Musikalische Neuinterpretation

Frank Spilker, Sänger der Hamburger Band "Die Sterne"Du
hast für die „Erich-Mühsam-Abende“ mit Harry Rowohlt und Thomas
Ebermann Lieder und Gedichte von Erich Mühsam musikalisch neu
interpretiert. Was hat Dich an seiner Person und an seinem Werk
interessiert?

Frank Spilker: Erich Mühsam ist einer von uns. Ein anarchistischer,
manchmal unklarer Geist, der schriftstellernd in der Berliner Bohème
der 1910er Jahre herumschwirrt und später in der Vossischen Zeitung
alles sehr genau beschreibt.

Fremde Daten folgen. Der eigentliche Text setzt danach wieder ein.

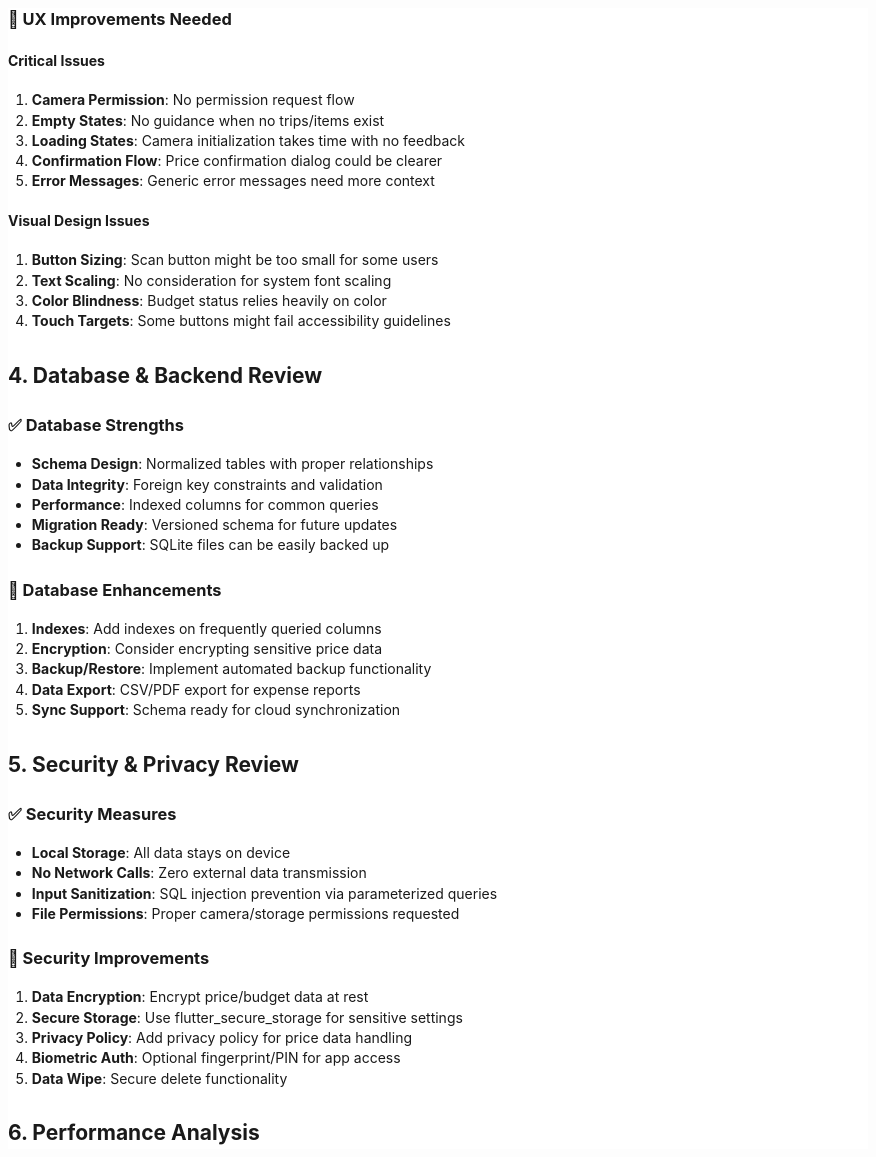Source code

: ### 🔧 UX Improvements Needed

#### Critical Issues
1. **Camera Permission**: No permission request flow
2. **Empty States**: No guidance when no trips/items exist
3. **Loading States**: Camera initialization takes time with no feedback
4. **Confirmation Flow**: Price confirmation dialog could be clearer
5. **Error Messages**: Generic error messages need more context

#### Visual Design Issues
1. **Button Sizing**: Scan button might be too small for some users
2. **Text Scaling**: No consideration for system font scaling
3. **Color Blindness**: Budget status relies heavily on color
4. **Touch Targets**: Some buttons might fail accessibility guidelines

## 4. Database & Backend Review

### ✅ Database Strengths
- **Schema Design**: Normalized tables with proper relationships
- **Data Integrity**: Foreign key constraints and validation
- **Performance**: Indexed columns for common queries
- **Migration Ready**: Versioned schema for future updates
- **Backup Support**: SQLite files can be easily backed up

### 🔧 Database Enhancements
1. **Indexes**: Add indexes on frequently queried columns
2. **Encryption**: Consider encrypting sensitive price data
3. **Backup/Restore**: Implement automated backup functionality
4. **Data Export**: CSV/PDF export for expense reports
5. **Sync Support**: Schema ready for cloud synchronization

## 5. Security & Privacy Review

### ✅ Security Measures
- **Local Storage**: All data stays on device
- **No Network Calls**: Zero external data transmission
- **Input Sanitization**: SQL injection prevention via parameterized queries
- **File Permissions**: Proper camera/storage permissions requested

### 🔧 Security Improvements
1. **Data Encryption**: Encrypt price/budget data at rest
2. **Secure Storage**: Use flutter_secure_storage for sensitive settings
3. **Privacy Policy**: Add privacy policy for price data handling
4. **Biometric Auth**: Optional fingerprint/PIN for app access
5. **Data Wipe**: Secure delete functionality

## 6. Performance Analysis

Diese Berichte, die „unpolitischen
Erinnerungen“ sind eigentlich die Hauptquelle des Abends und es ist
erstaunlich, wie oft sich hier wirklich auffällige Parallelen zu
Phänomenen unserer Zeit finden. Dadurch wächst einem Erich Mühsam
im Laufe des Abends immer mehr ans Herz. Die existierenden
Vertonungen von Mühsam-Texten lassen diese immer sehr verstaubt
klingen. Dadurch, dass man plötzlich einen Text der 20er Jahre im
Gewand einer 70er-Jahre-Disconummer vorträgt, ergibt sich oft auch
eine überraschende Vertrautheit.

Inwiefern hältst Du die Denkansätze von Erich Mühsam heute noch
für zeitgemäß?

Frank Spilker: Bei unserem Abend geht es gar nicht so sehr darum, den
Menschen Mühsam und sein Verhalten zu bewerten. Ihn also entweder
als Vorbild zu überhöhen oder seine Fehler, die teilweise ja auch
offen daliegen, zu brandmarken. Was passiert, ist, dass dieser Mensch
mit all seinen Vorzügen und Schwächen einem so verteufelt nahe
kommt und damit auch die Zeit, in der er gelebt hat. Eine grausame
Zeit des Sterbens und der Verrohung. Wie man sich treu bleibt, kann man jedenfalls eher von ihm lernen als wie man durchkommt; denn das hat er nicht geschafft.